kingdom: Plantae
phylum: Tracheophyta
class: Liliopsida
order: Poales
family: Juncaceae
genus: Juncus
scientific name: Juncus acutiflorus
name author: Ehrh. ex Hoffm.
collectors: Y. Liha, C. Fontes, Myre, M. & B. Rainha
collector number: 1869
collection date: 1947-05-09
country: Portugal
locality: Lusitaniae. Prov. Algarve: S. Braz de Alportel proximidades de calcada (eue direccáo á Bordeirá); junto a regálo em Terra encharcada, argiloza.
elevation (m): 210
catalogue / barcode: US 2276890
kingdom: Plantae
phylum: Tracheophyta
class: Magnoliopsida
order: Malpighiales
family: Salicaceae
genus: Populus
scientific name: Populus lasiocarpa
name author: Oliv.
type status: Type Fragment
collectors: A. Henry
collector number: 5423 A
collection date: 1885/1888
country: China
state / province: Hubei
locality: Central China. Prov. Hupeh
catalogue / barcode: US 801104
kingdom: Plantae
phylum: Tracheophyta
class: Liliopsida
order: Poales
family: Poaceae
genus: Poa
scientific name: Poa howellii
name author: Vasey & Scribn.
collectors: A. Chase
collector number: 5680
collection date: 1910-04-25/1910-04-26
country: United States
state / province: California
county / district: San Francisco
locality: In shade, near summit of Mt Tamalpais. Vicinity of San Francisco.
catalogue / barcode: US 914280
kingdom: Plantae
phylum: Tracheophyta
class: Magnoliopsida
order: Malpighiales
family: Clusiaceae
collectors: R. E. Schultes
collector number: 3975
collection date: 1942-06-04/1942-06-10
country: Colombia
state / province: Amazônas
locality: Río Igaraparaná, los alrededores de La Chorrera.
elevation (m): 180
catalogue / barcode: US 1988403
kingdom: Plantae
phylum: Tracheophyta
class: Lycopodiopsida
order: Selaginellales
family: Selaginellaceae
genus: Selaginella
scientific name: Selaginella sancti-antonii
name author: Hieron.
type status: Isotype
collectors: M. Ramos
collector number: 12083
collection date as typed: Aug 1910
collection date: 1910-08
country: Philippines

^^^^

What you need to do: Return each line of the data above that contains the string "number".

Final result:
collector number: 1869
collector number: 5423 A
collector number: 5680
collector number: 3975
collector number: 12083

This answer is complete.